━━━ Given passage
Hands down one of the best to ever do it...

http://www.diymobileaudio.com/forum/car-audio-classifieds/207201-fs-jbl-w15gti-mkii-pair.html


----------



## maggie-g (Aug 20, 2014)

http://www.parts-express.com/dayton-audio-ib385-8-15-infinite-baffle-subwoofer--295-455

dont forget about this little guy. Purpose built for IB


----------



## low4ever (Apr 27, 2013)

I have a question with IB. My car has a 12" area in the trunk behind the back seat. A 12 wouldn't fit perfectly on a baffle mounted to the back seat. I have been told i could angle the baffle to fit a 12" woofer. My question is, if i angle it there would be quite of bit of space from the back of my seat to the front of the woofers. What should i do about this open space? Is it ok for that space to be there? I was thinking about doing separte baffles for each side. Right under the stock 4x10" opening for the stock speakers(stock speakers removed of course). My baffle would have the stock opening inside. Would this work? 

I hope this is understandable. I have trying to explain this for awhile now. I have a much older car than most of you and i see guys who can mount 18's behind their seat IB. I have nowhere that much space but a huge trunk. I am going for a Sq setup with a little bit of extra "umph" when i want it.

don't mean to thread jack to the OP. Sorry in advance


----------



## t3sn4f2 (Jan 3, 2007)

low4ever said:


> I have a question with IB. My car has a 12" area in the trunk behind the back seat. A 12 wouldn't fit perfectly on a baffle mounted to the back seat. I have been told i could angle the baffle to fit a 12" woofer. My question is, if i angle it there would be quite of bit of space from the back of my seat to the front of the woofers. What should i do about this open space? Is it ok for that space to be there? I was thinking about doing separte baffles for each side. Right under the stock 4x10" opening for the stock speakers(stock speakers removed of course). My baffle would have the stock opening inside. Would this work?
> 
> I hope this is understandable. I have trying to explain this for awhile now. I have a much older car than most of you and i see guys who can mount 18's behind their seat IB. I have nowhere that much space but a huge trunk. I am going for a Sq setup with a little bit of extra "umph" when i want it.
> 
> don't mean to thread jack to the OP. Sorry in advance


There's no issue with leaving that space there. Many people mount there IB subs facing the rear. Resulting in a similar empty space and they have no issue. In fact, if you have a large trunk and are only mounting one IB 12", it could actually have better performance because the effective volume behind the sub will be more optimal. Also, leaving the space between the seat and subs lets the bass energy diffuse around and out more uniformly reducing any type of band pass style chambering in front of the sub. IOW it should breath into the cabin with less restriction


----------



## low4ever (Apr 27, 2013)
━━━━━━
━━━ Data provided
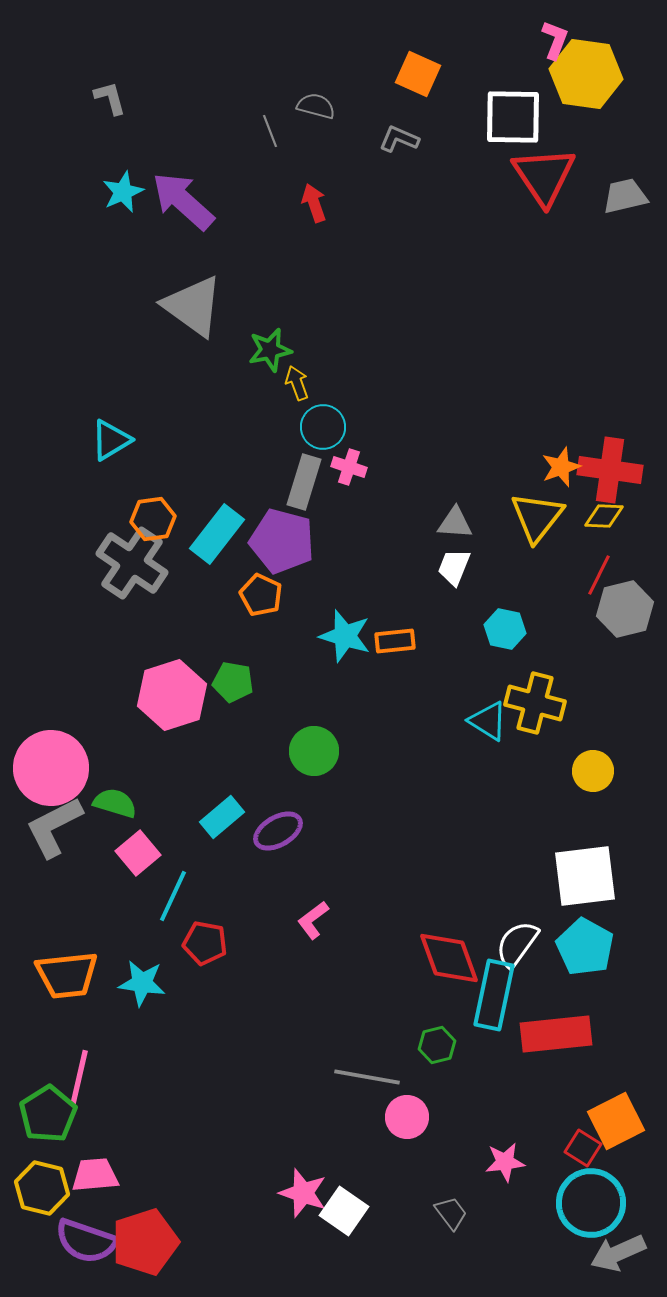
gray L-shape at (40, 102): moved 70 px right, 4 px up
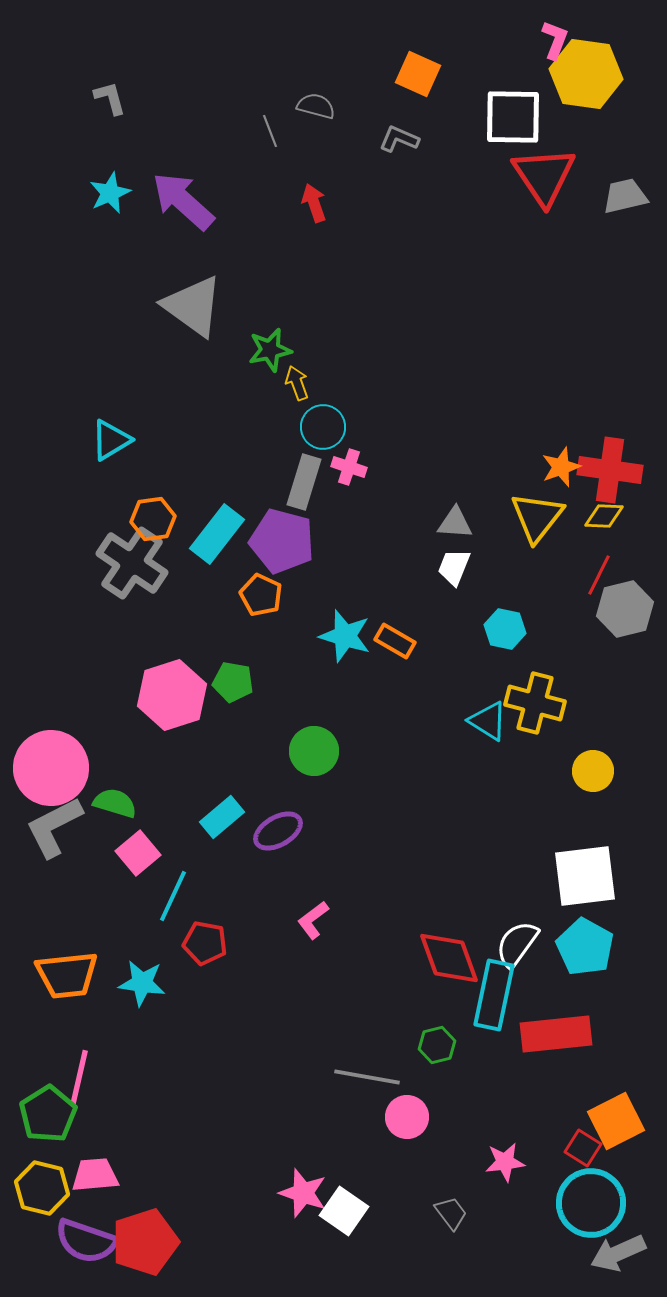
cyan star at (123, 192): moved 13 px left, 1 px down
orange rectangle at (395, 641): rotated 36 degrees clockwise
━━━━━━
In the forum thread on infinite baffle subwoofers, the reply to the angled-baffle question says open space between the back seat and the subs is fine. Explain why in one to three sentences, using only the reasons the reply gives.

Many people mount their IB subs facing the rear, which leaves a similar empty space, and they have no issue. With a large trunk and only one 12" IB sub, performance could even improve because the effective volume behind the sub is more optimal. The space also lets bass energy diffuse around and out more uniformly, reducing band-pass-style chambering in front of the sub so it breathes into the cabin with less restriction.